**Working data:**
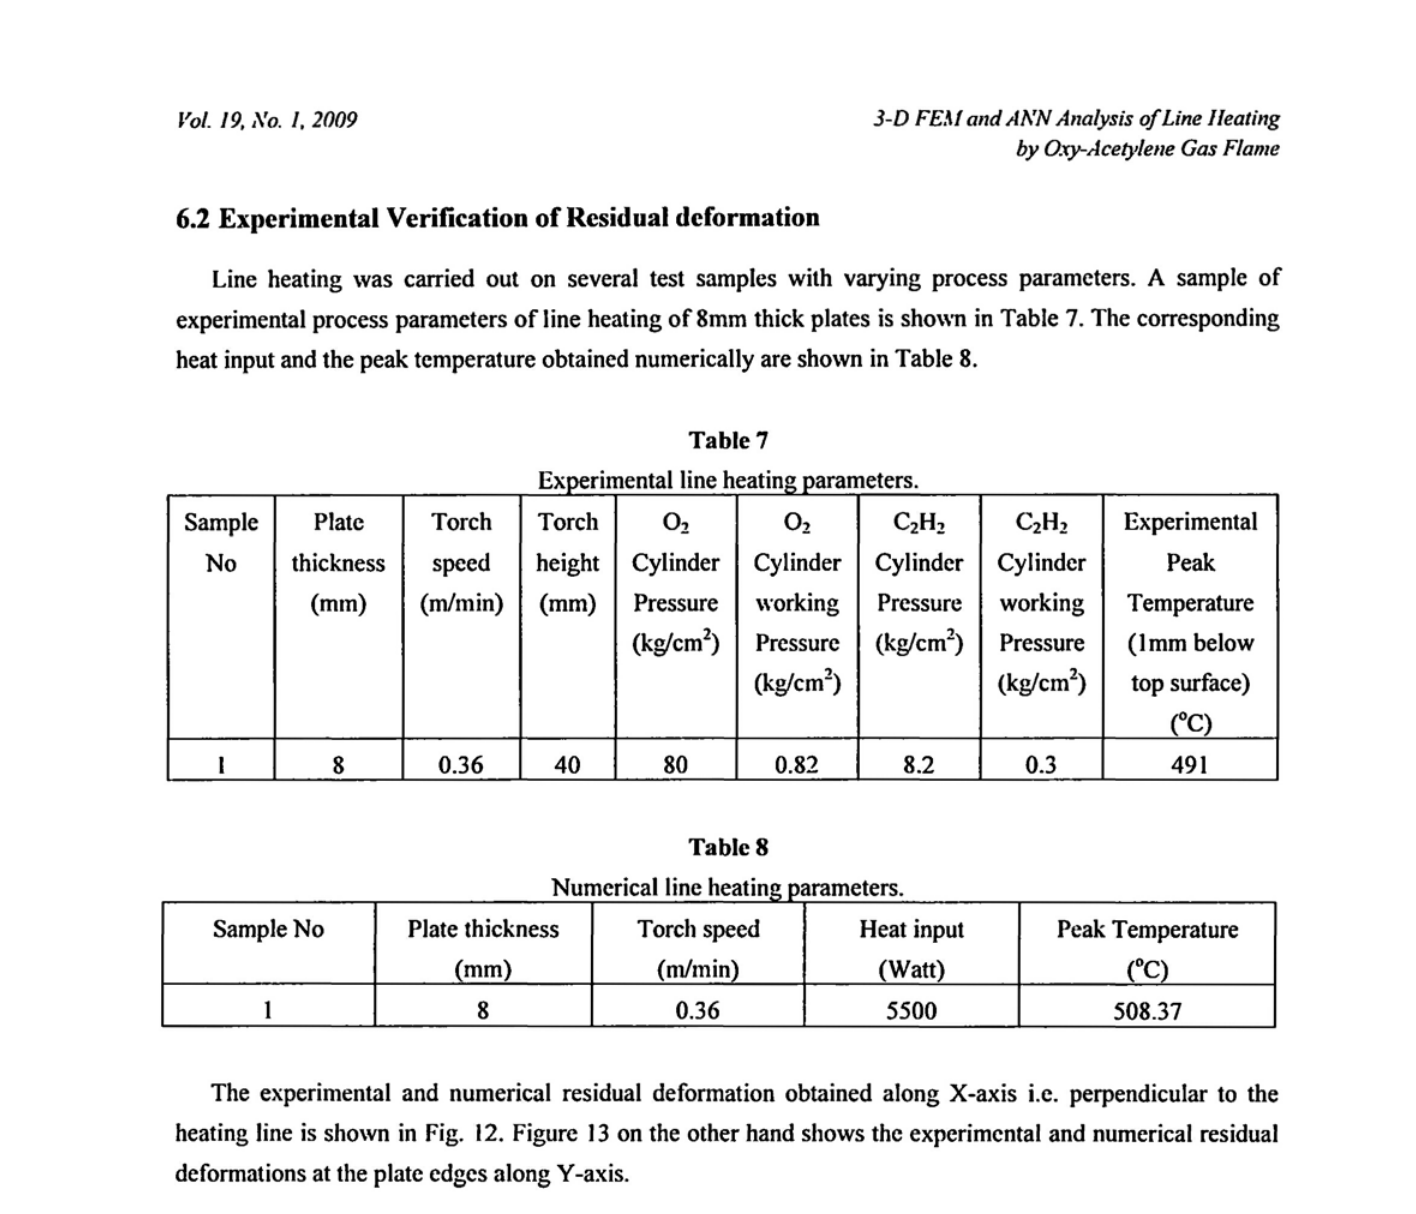
Numerical line heating parameters.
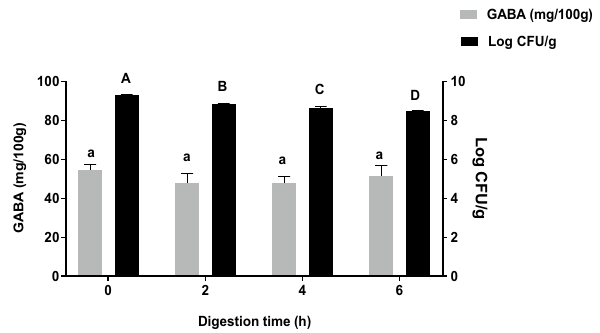
Figure 2. Effect of simulated digestion on GABA content and viable cell count in GABA-rich yoghurt. Different letters indicate significant difference ( p < 0.05) for GABA content (small letters) and viable cell count (capital letters) during 6 h of simulated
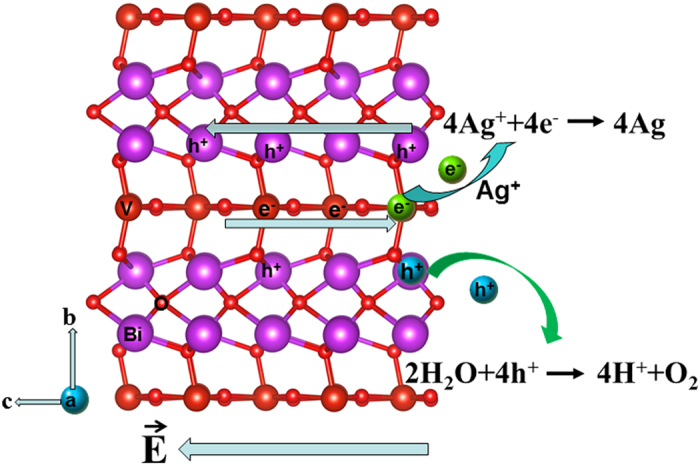
Schematic illustration of the photocatalytic process of Bi4V2O11.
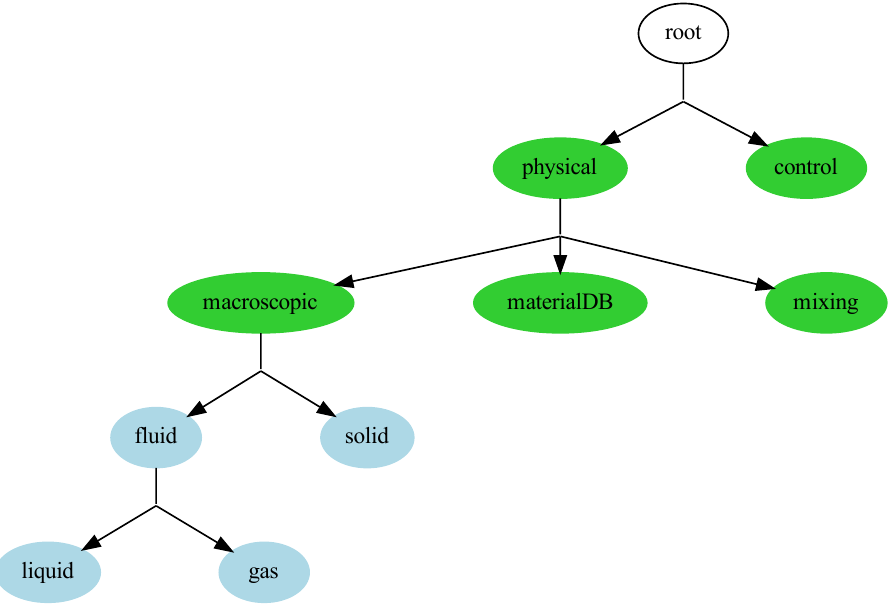
Figure 4. A sample discipline tree. It is designed to capture a very wide range of processing plant models. The green nodes are in an inter-relation, and thus transfer tokens, while the blue ones are in an intra-relation, and thus transfer state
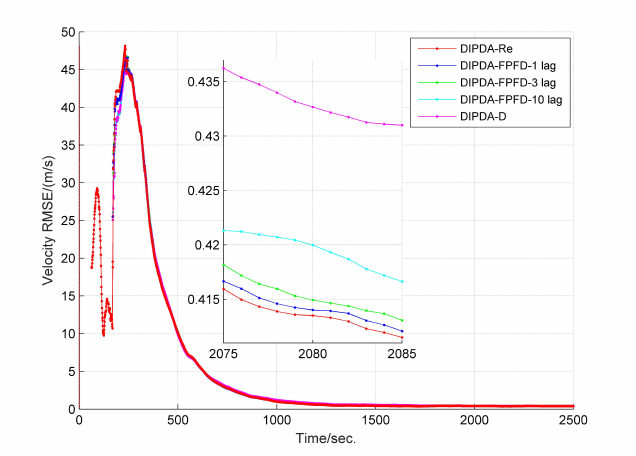
Figure 9. RMSE of estimated target velocity of DIPDA-D, DIPDA-Re, DIPDA-FPFD with different lags (case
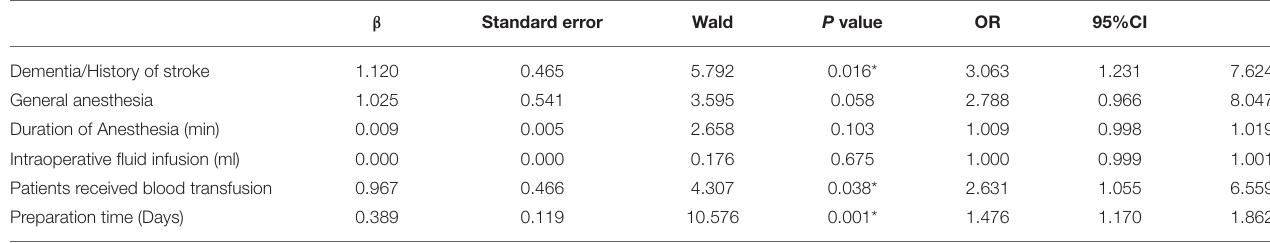
TABLE 2 | Multivariate analysis of Postoperative Delirium Preparation time was defined as the calendar days between the diagnosis of hip fracture and surgery.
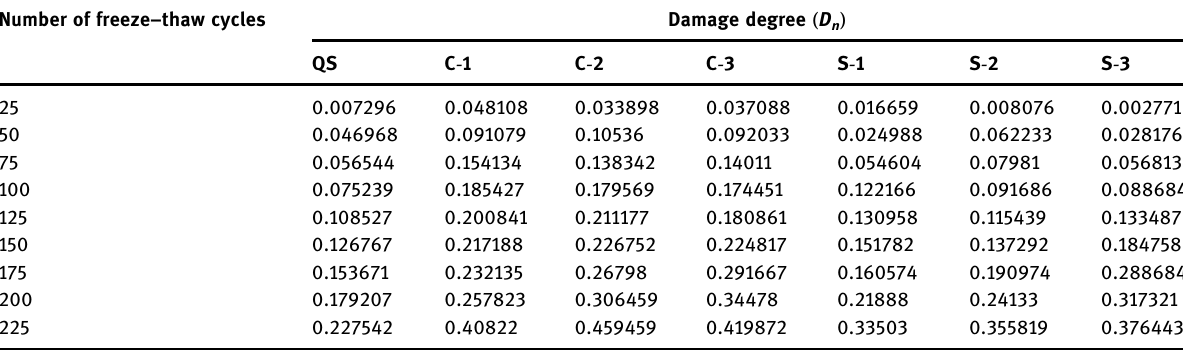
Table 8: Damage degree D n after freezing and thawing cycles Number of freeze – thaw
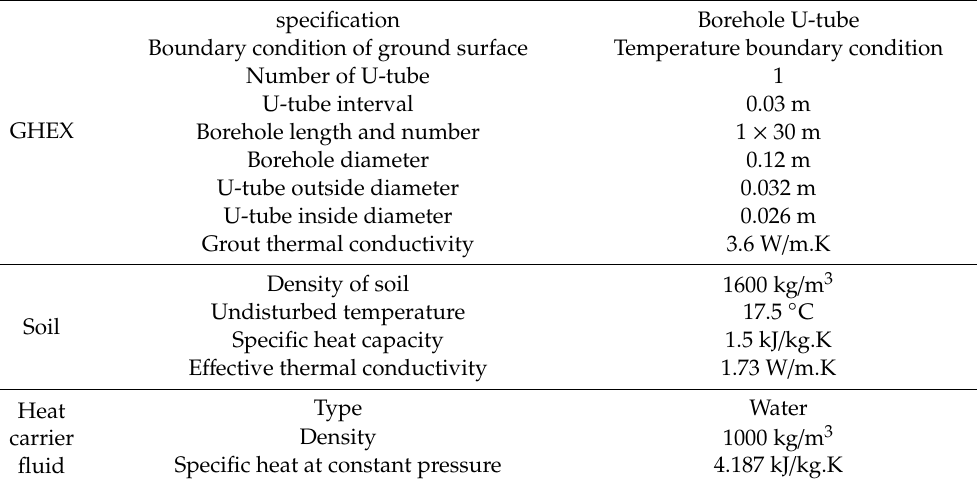
Figure 3. Diagram of thermal response test. Table 1. Calculation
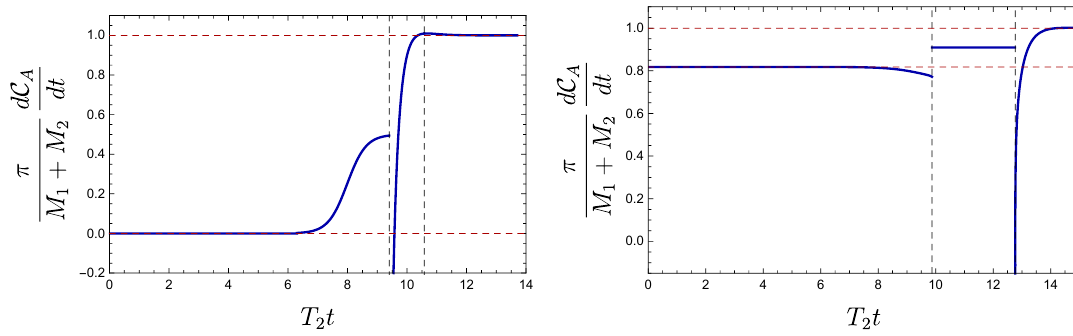
Figure 29. Complexity growth rate for AdS 5 spherical ( k = 1) black hole with z = 1 =w , t w = 6 =T 2 and ~ ‘ ct = 1, light shock wave w = 1+10 (cid:0) 4 to the left and heavy shock wave w = 2 to the right. For the heavy shock wave, r b disappears into the future singularity before r m emerges from the past singularity. Around t = 0, there is a long plateau where the rate is ( M 2 M 1 ) =(cid:25) (indicated by the (cid:0) lower dashed horizontal line). For the heavy shock wave, there is a transient regime ( t c 2 < t < t c 1 ) where the rate is approximately constant and given by M 2 =(cid:25) . In both examples, when r m emerges from the past singularity (right dashed vertical line), there is a sharp negative peak, then the late time limit of ( M 2 + M 1 ) =(cid:25) is approached from above (upper dashed horizontal line). of the CFT in the thermo(cid:12)eld double state). 49 Using the CA proposal with d = 4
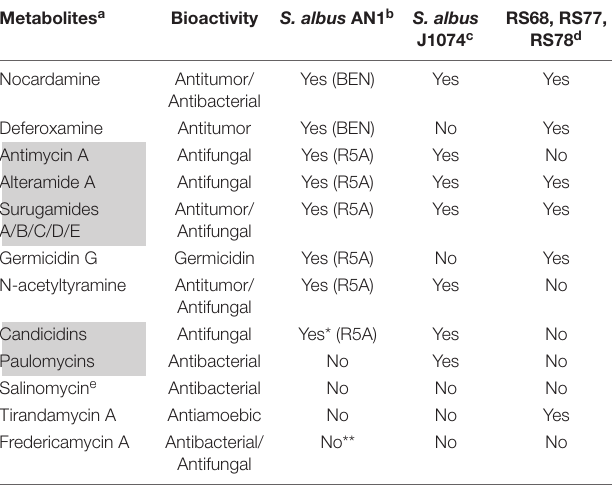
TABLE 1 | Bioactive metabolites produced by our isolate S. albus AN1 by comparison with reference laboratory strain S. albus J1074 and other S. albus (-like)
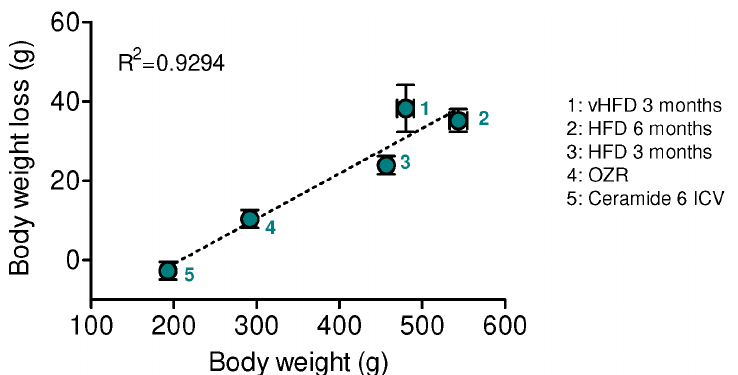
Figure 6. Effect of GRP78 overexpression in the VMH of different rat models of obesity. Correlation analysis (linear regression) between obesity degree and body weight loss in rats fed a vHFD (60% fat; labelled as 1 in the graph; n = 8 animals per group), rats fed a HFD for 6 months (45% fat; labelled as 2 in the graph; n = 20 animals per group) [23], rats fed a HFD for 3 months (45% fat; labelled as 3 in the graph; n = 27 animals per group) [23], obese Zucker rats (labelled as 4 in the graph; OZR; n = 37 animals per group) [17,23], and rats receiving intracerebroventricular (ICV) injections of ceramide 6 (labelled as 5 in the graph; n = 23 animals per group) [17], stereotaxically treated with Ad GRP78 adenoviruses into the VMH; in all the cases the adenoviral treatment lasted 7 days. Error bars represent the SEM.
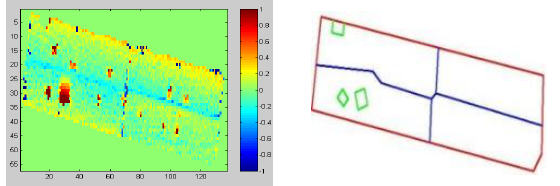
Figure 7. Color coded error map (left) for a 2D roof model (right) of a simple building (Hermanni site)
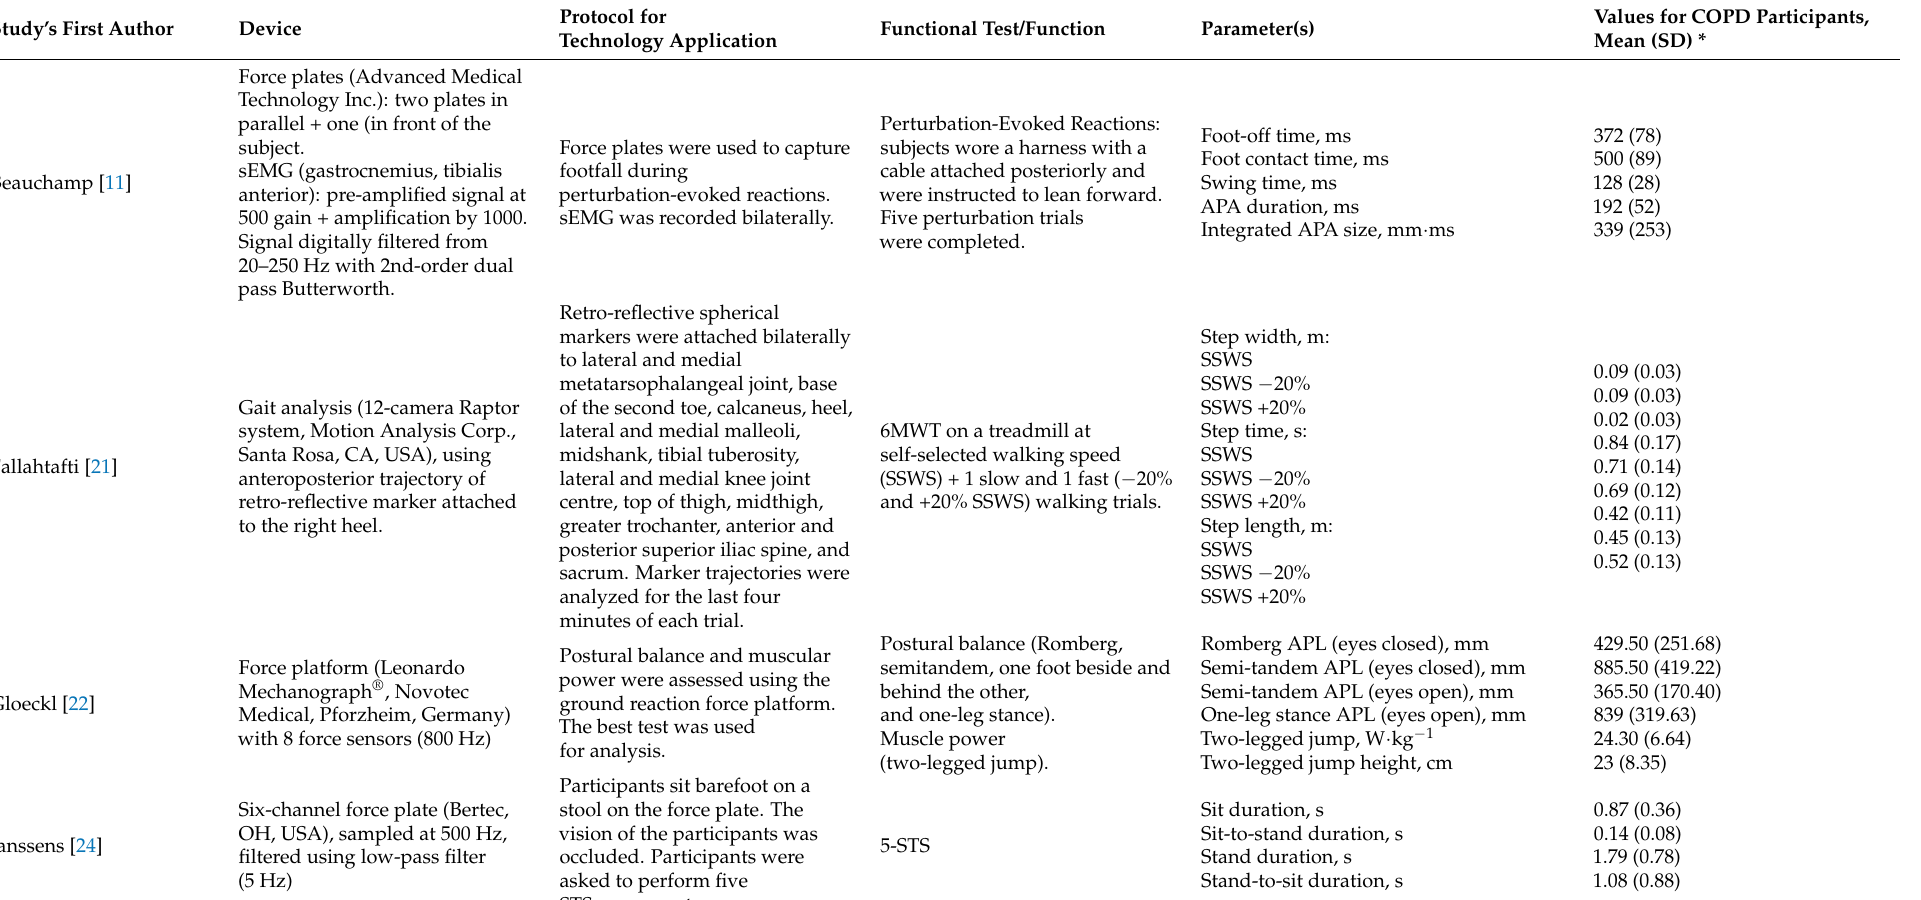
Table 3. Non-wearable devices employed and functions/parameters estimated in application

**Your objective:** For this exercise, please set down exactly the lines of the listing above from the line with "Table 8: Damage" up to and including the line with "Figure 3. Diagram", and no pictures.

**Task response:**
Table 8: Damage degree D n after freezing and thawing cycles Number of freeze – thaw
Figure 3. Diagram of thermal response test. Table 1. Calculation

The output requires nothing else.